Garden O' Delight

Mon 29th July – Sun 11th August 2013


Costanza Bertoni

at 01:06 on 3rd Aug 2013



Once upon a time for Theatre Alba’s Garden O’Delight takes an ecological spin; a magical land must be saved from the evil boggarts that threaten to destroy the natural peace of fairies, bears and water kelpies. So, led by Tumshie the jester, you and your children will be whooshed away on an adventure seeking a green happily ever after.

Set in the beautiful Duddingston Kirk Manse Gardens, it is an ideal afternoon spent with your children outdoors. With a wide range of interactive fun, the magic of this adventure is not only brought to you by the scenic venue, but also the cast, which with big smiles and unstoppable energy, present this imagined reality in a way which is almost believable, even in the eyes of adults.

Don’t believe it? I didn’t think I would. But with a strong cast at hand, most notably Robert Williamson as Tumshie the jester, whose impish character was impeccable and always appropriate for his audience, and Catriona Fraser as Heather Belle the spritely fairy, who in all ways perfectly resembled a fairy out of a childhood picture book. With these figures, and of course the wonderfully versatile Alan Ireby, the nasty little boggarts that destroy the greenery that surrounds us didn’t, and don’t seem that far away at all.

Despite being firmly rooted in a topic that today has almost become cliched in both message, and its portrayal, Garden O’Delight can most adeptly be described in one word: imaginative. As a children’s show it is obviously something not for teenagers, or young adults, however, although simplistic in nature, the vivacity of the costumes, and setting, strolling around all the nooks and crannies of the Duddingston Kirk Manse Garden, the visual presentation was skillfully chosen, and therefore incredibly visually pleasing. There could not have been a better stage for both demonstrating nature at its best, and appealing to young pairs of eyes that thrive on having colours and sounds up close.

If you are looking for a show that will not only keep your children entertained for a little while, but also gently open their eyes to the issues of the wider world, I think the paths of the Duddingston Kirk Manse Gardens are your answer. Children, be prepared to immerse yourself into a real-life fairytale. Parents, adults, or those of you who simply want to forget being grown-ups for a bit, the Garden O’Delight is an open book.


James Cetkovski

at 09:14 on 3rd Aug 2013



It’s difficult to know what sort of standard to apply to children’s shows. I think I would have really enjoyed Garden O’Delight if I were a child.
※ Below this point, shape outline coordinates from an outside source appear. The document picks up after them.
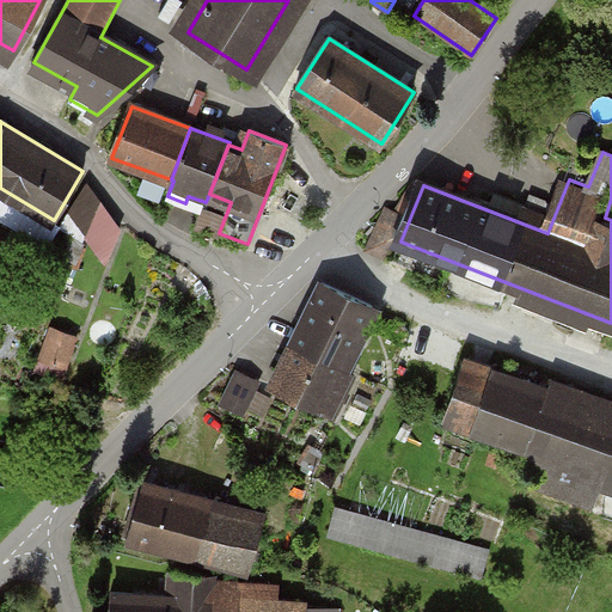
[(120,231),(87,187),(72,213),(108,261),(120,231)]
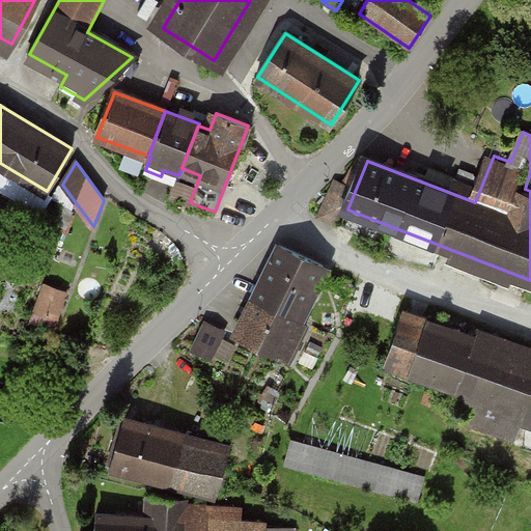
[(280,245),(255,299),(306,323),(331,269),(280,245)]
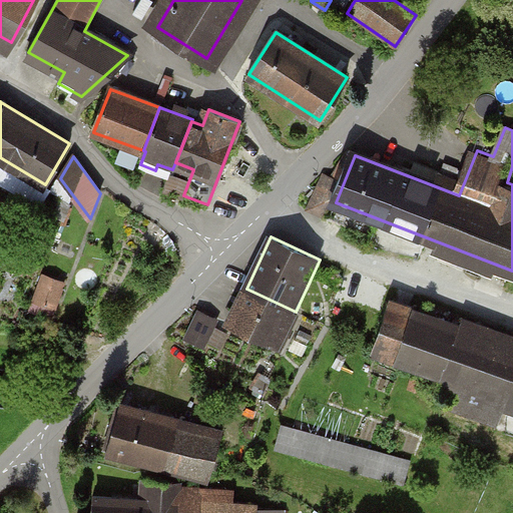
[(61,288),(42,282),(35,300),(55,307),(61,288)]
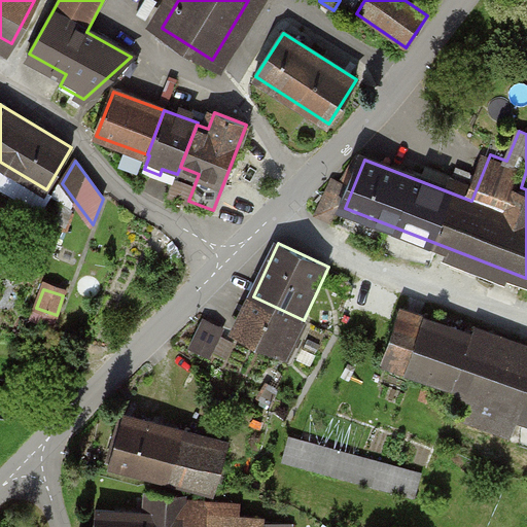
[(253,296),(235,335),(286,356),(304,320),(253,296)]
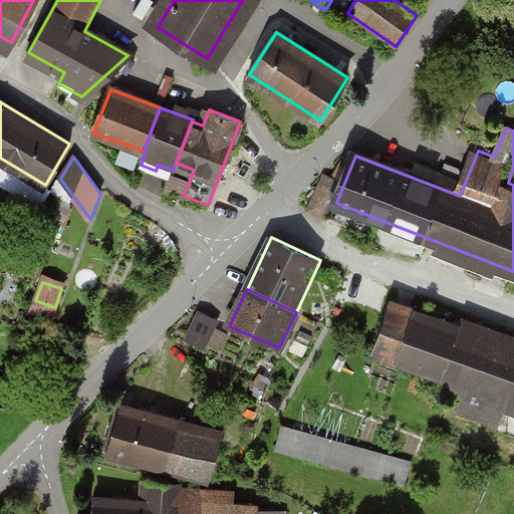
[(513,346),(396,304),(378,352),(462,382),(453,408),(498,424),(507,399),(513,401),(513,346)]
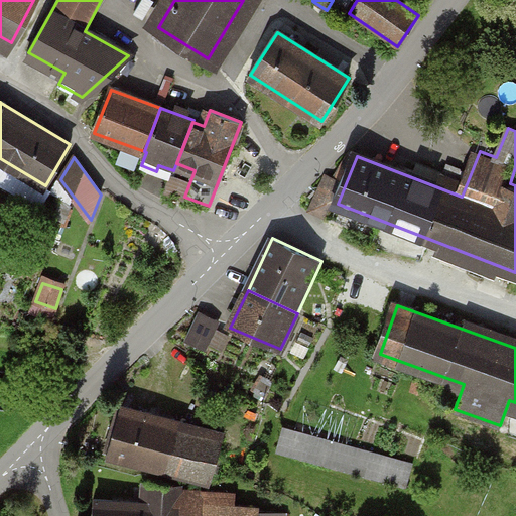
[(218,321),(202,313),(187,341),(205,349),(218,321)]
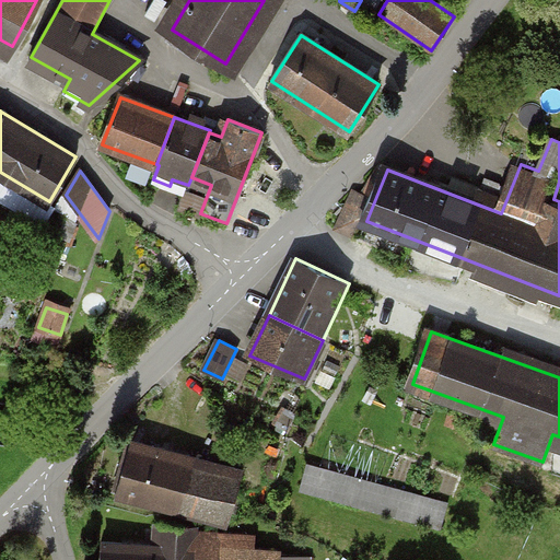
[(241,474),(131,442),(117,490),(228,521),(241,474)]
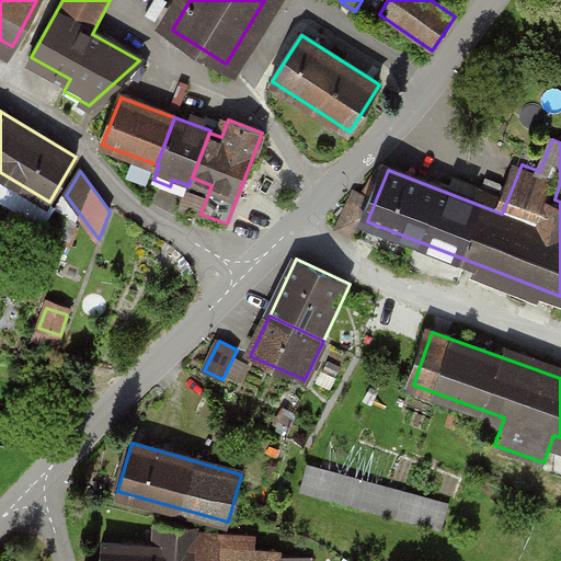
[(447,505),(308,467),(302,488),(441,526),(447,505)]
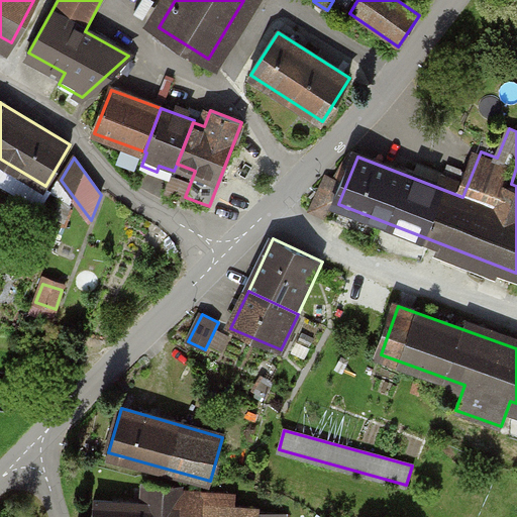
[(183,487),(146,484),(144,505),(94,501),(92,516),(286,516),(287,514),(233,510),(234,496),(182,493),(183,487)]
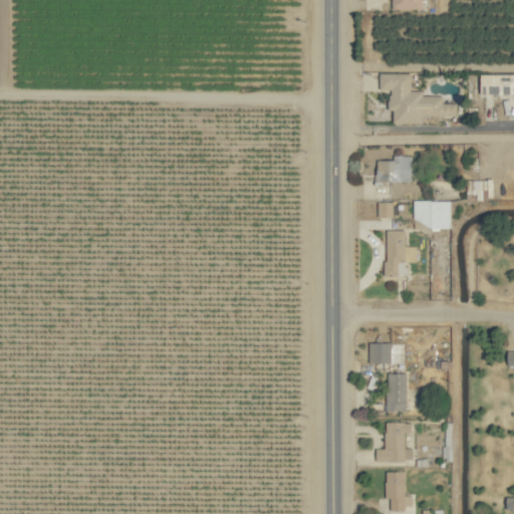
[(391,0),(391,10),(424,9),(424,0),(391,0)]
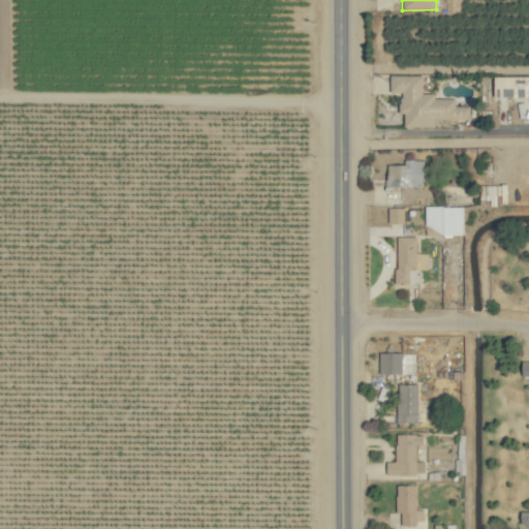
[(423,75),(391,75),(391,92),(401,93),(400,114),(404,114),(404,127),(435,127),(435,119),(469,120),(469,105),(456,105),(456,98),(435,98),(435,93),(423,93),(423,75)]
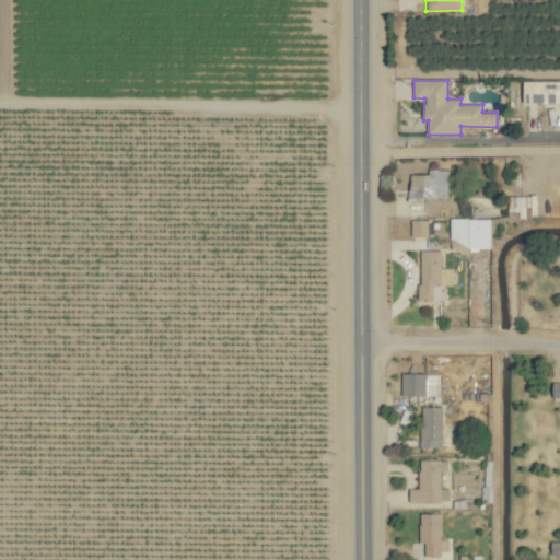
[(559,104),(559,80),(523,80),(522,104),(559,104)]
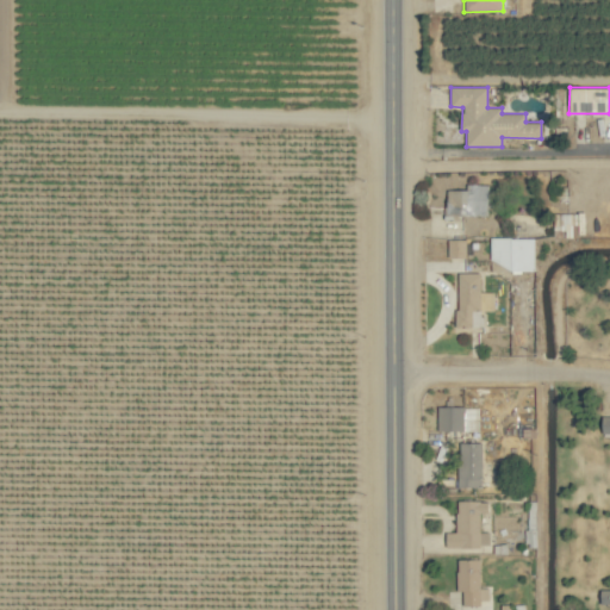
[(489,185),(466,185),(466,190),(447,190),(447,222),(454,222),(454,216),(490,216),(489,185)]
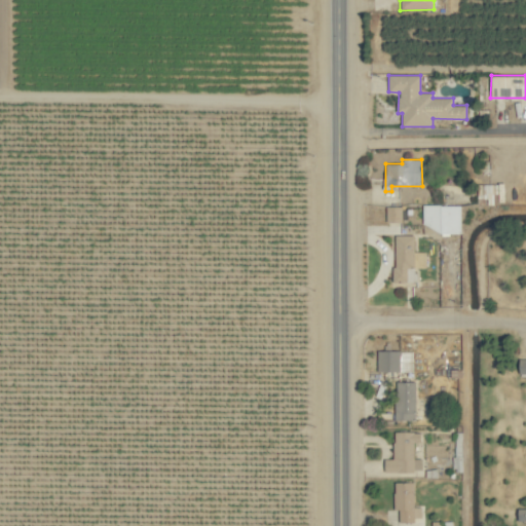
[(461,204),(423,203),(422,229),(460,230),(461,204)]
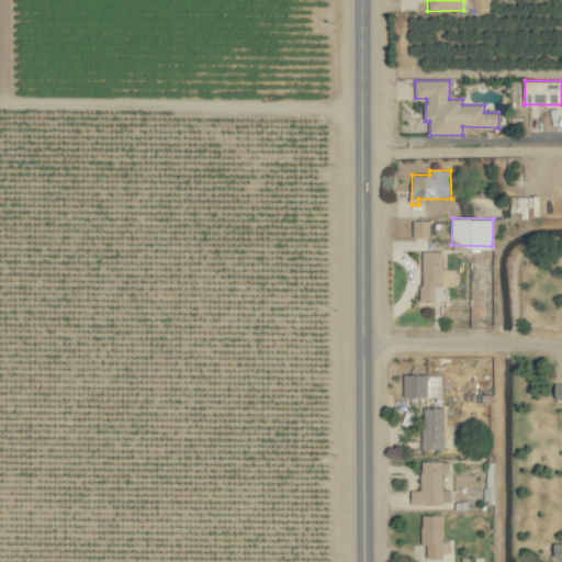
[(442,250),(422,250),(422,301),(445,301),(445,285),(456,285),(456,268),(442,268),(442,250)]
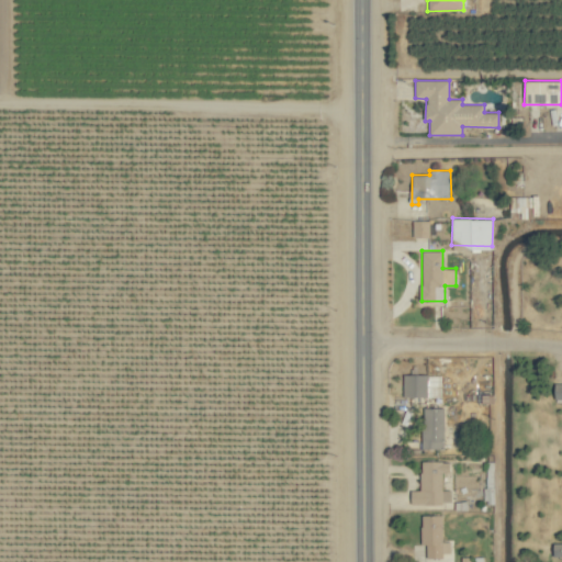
[(441,396),(441,374),(404,373),(403,395),(441,396)]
Ideally there would have been more children in the audience so I could have confirmed this impression, but sadly there were just two (along with five adults, reviewers included), and they seemed rather understandably intimidated by the fact that they had to take pretty much all of the cast’s attention.

'Garden O’Delight', you see, is an interactive show, one in which the audience is led around the beautiful (if somewhat remote) Duddingston Kirk Manse Garden by a jester called Tumshie (Robert Williamson) and called upon to assist various characters as they attempt to save their magical land from a destructive Boggart. On this particular day the most remarkable element of the production may well have been the cast’s unflagging enthusiasm in the face of so aged and unresponsive an audience. Williamson’s performance was especially assured; he did the bulk of the talking and bore most of the responsibility for the play’s continuity. I confess an initial slight hesitation when looking at his programme bio—in his photo he looks slightly unhinged, and his previous credits include films with names like 'The Taxidermist' and 'Skeletons'. Perhaps not the expected resumé for a children’s entertainer, but in this case the unexpected proved just fine.

The other star of the production was its setting. Walking from scene to scene precludes the possibility of fidgety children (and adults) and the staging often took clever advantage of the garden’s natural features. The best example was the entrance of the “water kelpie,” for which the audience was led to the edge of the loch that the garden overlooks as the kelpie clamoured out of the reedy shallows and issued a great spout of water from his mouth. This would have delighted me when I was a child, though the two youngsters in today’s audience remained poker-faced, no doubt fearing that any sign of enthusiasm would encourage the cast to involve them further in the proceedings.

Apart from occasional stumbles in line recollection the show’s professionalism was high. The script would have benefited from stronger and more frequent injections of humour and variety; it tended towards the repetitive and the didactic, though not as much as the program—likely the worst part of the operation—gave me to expect. “We show . . . how some very stupid and ignorant people who do not understand how important all nature is . . . can ruin everything,” the programme declares righteously, and I braced myself for a shrill lecture, but in truth the play’s pitch was usually well-moderated.

If the weather’s all right and your kids don’t mind joining in, 'Garden O’Delight' repays a trek out to Duddingston.